#### WHAT IS NEEDED
Exact copy, no pictures: reproduce every record below as it stands.

#### DATASET EXTRACT
* * *
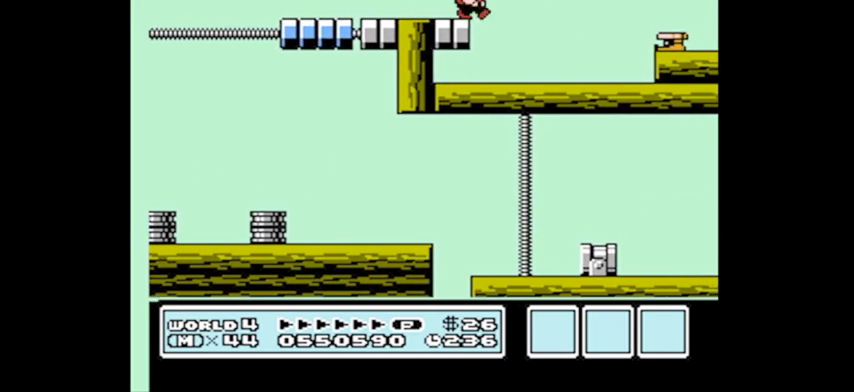
{"buttons": ["A", "B", "DPAD_UP", "DPAD_RIGHT"], "events": [[167, "DPAD_RIGHT", "down"], [200, "A", "down"], [300, "DPAD_UP", "down"]]}
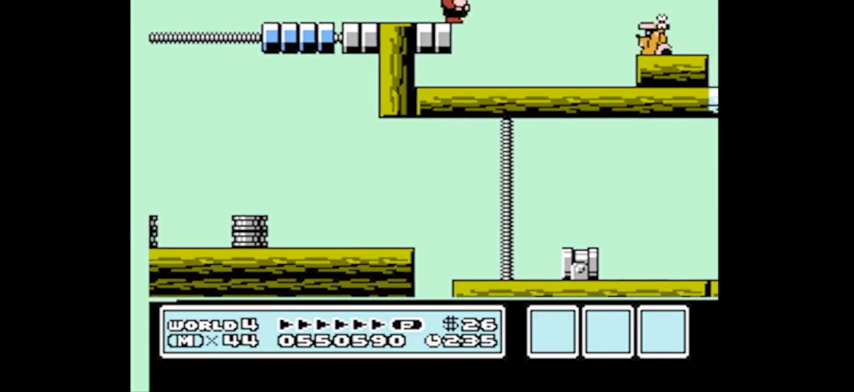
{"buttons": [], "events": [[367, "DPAD_UP", "up"], [433, "A", "up"], [433, "DPAD_RIGHT", "up"], [467, "B", "up"]]}
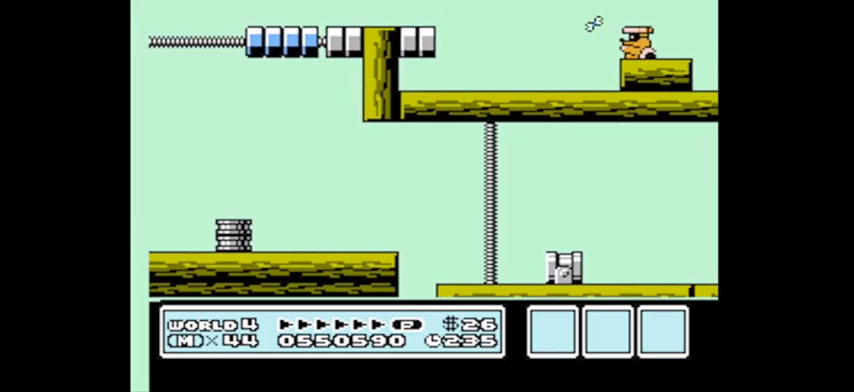
{"buttons": ["DPAD_LEFT"], "events": [[33, "DPAD_LEFT", "down"], [334, "DPAD_LEFT", "up"], [434, "DPAD_LEFT", "down"]]}
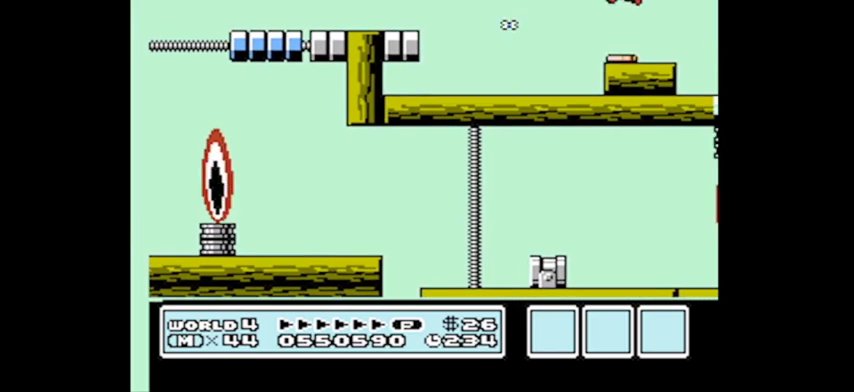
{"buttons": [], "events": [[33, "DPAD_LEFT", "up"], [133, "A", "down"], [267, "A", "up"]]}
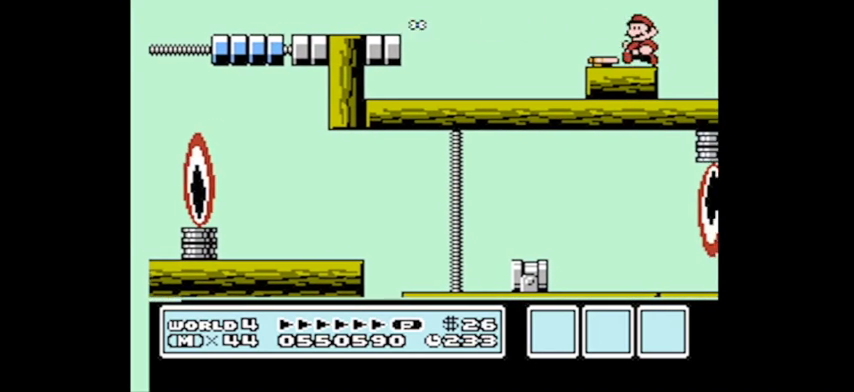
{"buttons": [], "events": [[167, "DPAD_LEFT", "down"], [300, "DPAD_LEFT", "up"]]}
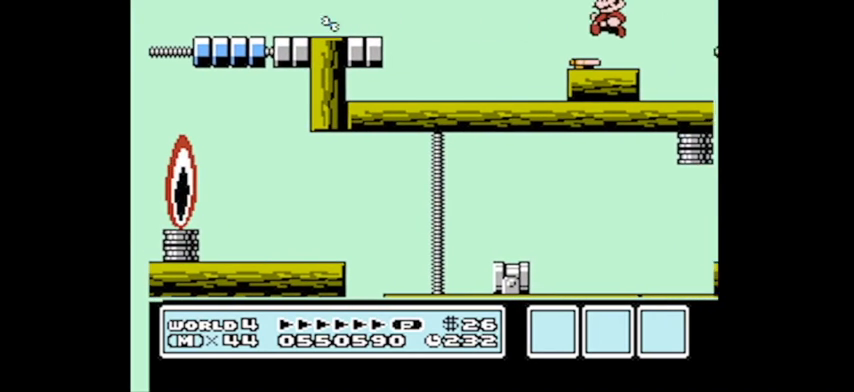
{"buttons": [], "events": [[100, "DPAD_RIGHT", "down"], [233, "DPAD_RIGHT", "up"]]}
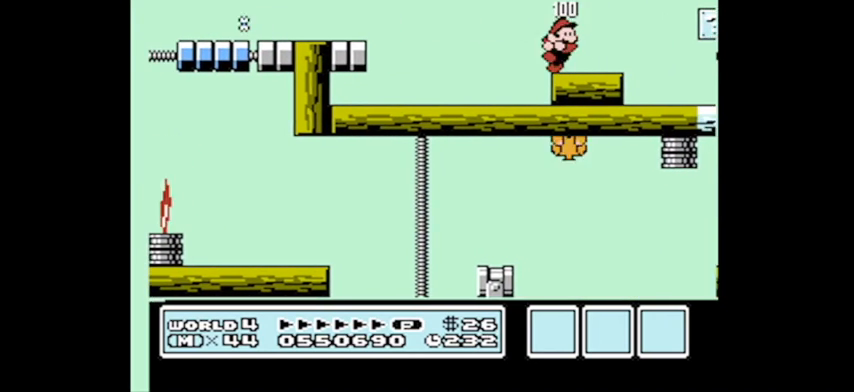
{"buttons": ["B", "DPAD_RIGHT"], "events": [[100, "DPAD_RIGHT", "down"], [200, "B", "down"]]}
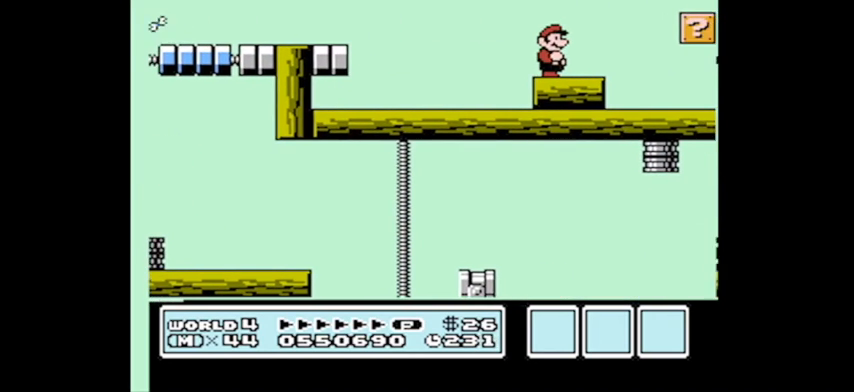
{"buttons": ["DPAD_RIGHT"], "events": [[33, "B", "up"], [100, "DPAD_RIGHT", "up"], [200, "DPAD_LEFT", "down"], [367, "DPAD_LEFT", "up"], [433, "DPAD_RIGHT", "down"]]}
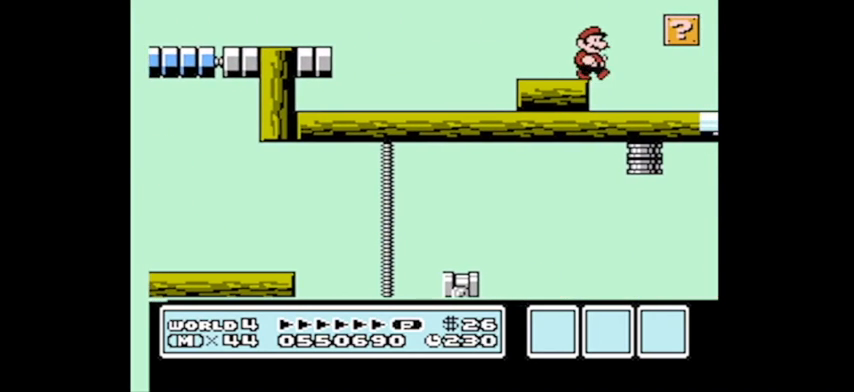
{"buttons": ["DPAD_RIGHT"], "events": [[134, "DPAD_RIGHT", "up"], [167, "A", "down"], [200, "DPAD_LEFT", "down"], [334, "A", "up"], [334, "DPAD_LEFT", "up"], [401, "DPAD_RIGHT", "down"]]}
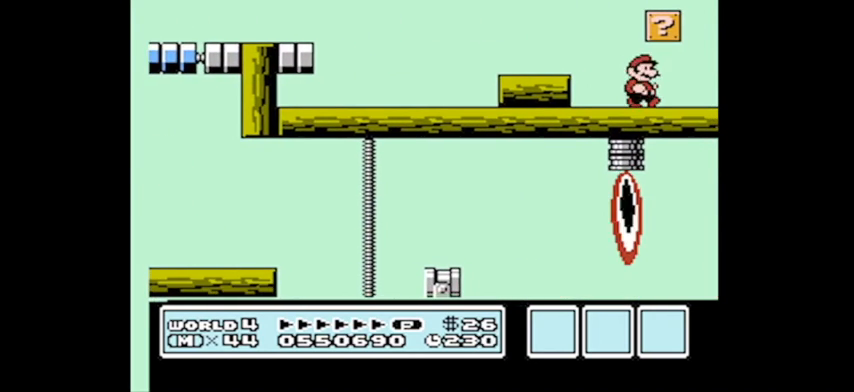
{"buttons": ["A"], "events": [[166, "DPAD_RIGHT", "up"], [267, "A", "down"], [267, "DPAD_LEFT", "down"], [500, "DPAD_LEFT", "up"]]}
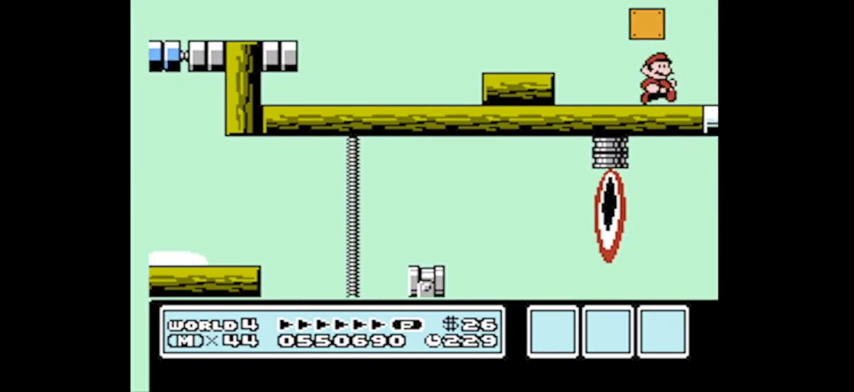
{"buttons": ["DPAD_LEFT"], "events": [[300, "DPAD_LEFT", "down"], [434, "DPAD_LEFT", "up"], [467, "A", "up"], [501, "DPAD_LEFT", "down"]]}
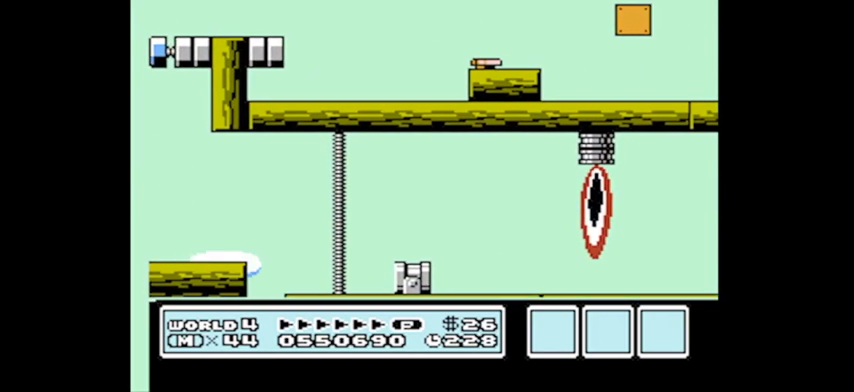
{"buttons": ["DPAD_RIGHT"], "events": [[200, "B", "down"], [267, "DPAD_LEFT", "up"], [300, "B", "up"], [400, "B", "down"], [433, "DPAD_RIGHT", "down"], [500, "B", "up"]]}
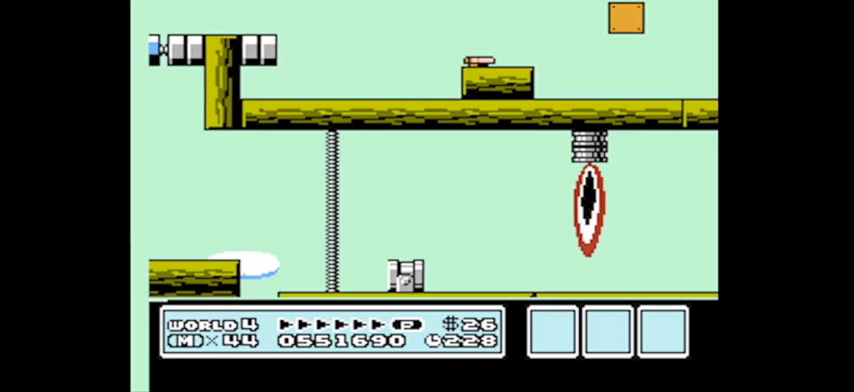
{"buttons": ["DPAD_LEFT"], "events": [[100, "B", "down"], [300, "B", "up"], [300, "DPAD_RIGHT", "up"], [367, "DPAD_LEFT", "down"]]}
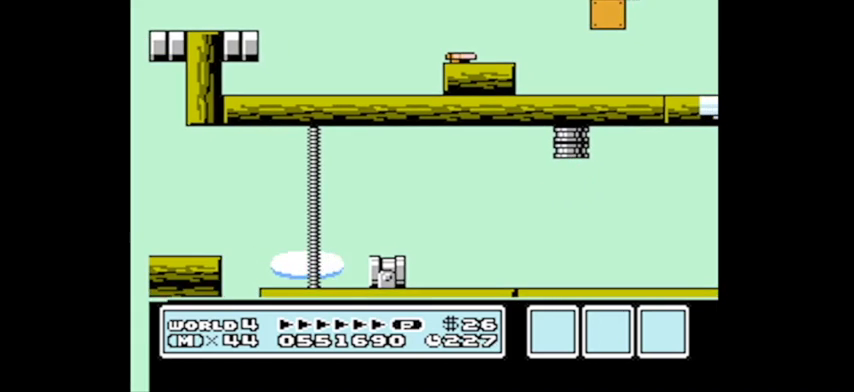
{"buttons": ["DPAD_DOWN"], "events": [[400, "DPAD_LEFT", "up"], [500, "DPAD_DOWN", "down"]]}
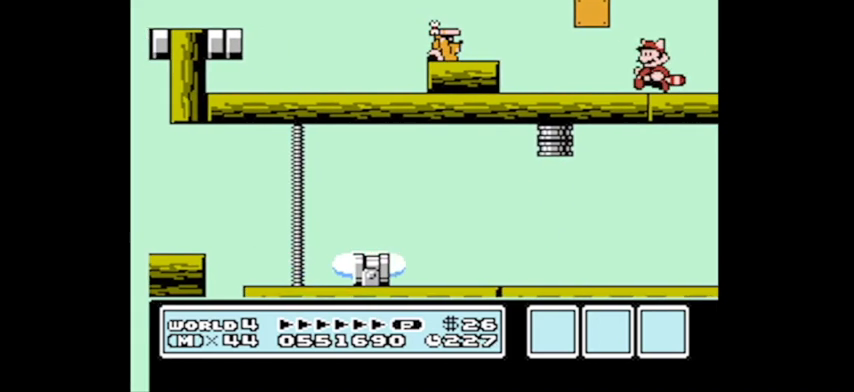
{"buttons": ["DPAD_DOWN"], "events": []}
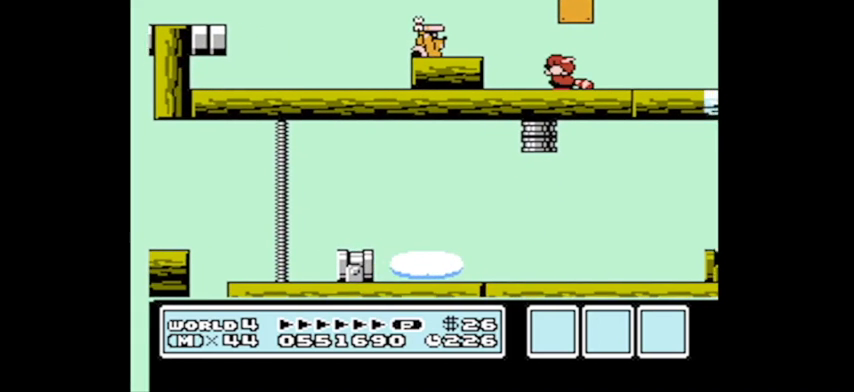
{"buttons": ["DPAD_DOWN"], "events": []}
* * *
#### ANSWER SECTION
{"buttons": ["A", "B", "DPAD_UP", "DPAD_RIGHT"], "events": [[167, "DPAD_RIGHT", "down"], [200, "A", "down"], [300, "DPAD_UP", "down"]]}
{"buttons": [], "events": [[367, "DPAD_UP", "up"], [433, "A", "up"], [433, "DPAD_RIGHT", "up"], [467, "B", "up"]]}
{"buttons": ["DPAD_LEFT"], "events": [[33, "DPAD_LEFT", "down"], [334, "DPAD_LEFT", "up"], [434, "DPAD_LEFT", "down"]]}
{"buttons": [], "events": [[33, "DPAD_LEFT", "up"], [133, "A", "down"], [267, "A", "up"]]}
{"buttons": [], "events": [[167, "DPAD_LEFT", "down"], [300, "DPAD_LEFT", "up"]]}
{"buttons": [], "events": [[100, "DPAD_RIGHT", "down"], [233, "DPAD_RIGHT", "up"]]}
{"buttons": ["B", "DPAD_RIGHT"], "events": [[100, "DPAD_RIGHT", "down"], [200, "B", "down"]]}
{"buttons": ["DPAD_RIGHT"], "events": [[33, "B", "up"], [100, "DPAD_RIGHT", "up"], [200, "DPAD_LEFT", "down"], [367, "DPAD_LEFT", "up"], [433, "DPAD_RIGHT", "down"]]}
{"buttons": ["DPAD_RIGHT"], "events": [[134, "DPAD_RIGHT", "up"], [167, "A", "down"], [200, "DPAD_LEFT", "down"], [334, "A", "up"], [334, "DPAD_LEFT", "up"], [401, "DPAD_RIGHT", "down"]]}
{"buttons": ["A"], "events": [[166, "DPAD_RIGHT", "up"], [267, "A", "down"], [267, "DPAD_LEFT", "down"], [500, "DPAD_LEFT", "up"]]}
{"buttons": ["DPAD_LEFT"], "events": [[300, "DPAD_LEFT", "down"], [434, "DPAD_LEFT", "up"], [467, "A", "up"], [501, "DPAD_LEFT", "down"]]}
{"buttons": ["DPAD_RIGHT"], "events": [[200, "B", "down"], [267, "DPAD_LEFT", "up"], [300, "B", "up"], [400, "B", "down"], [433, "DPAD_RIGHT", "down"], [500, "B", "up"]]}
{"buttons": ["DPAD_LEFT"], "events": [[100, "B", "down"], [300, "B", "up"], [300, "DPAD_RIGHT", "up"], [367, "DPAD_LEFT", "down"]]}
{"buttons": ["DPAD_DOWN"], "events": [[400, "DPAD_LEFT", "up"], [500, "DPAD_DOWN", "down"]]}
{"buttons": ["DPAD_DOWN"], "events": []}
{"buttons": ["DPAD_DOWN"], "events": []}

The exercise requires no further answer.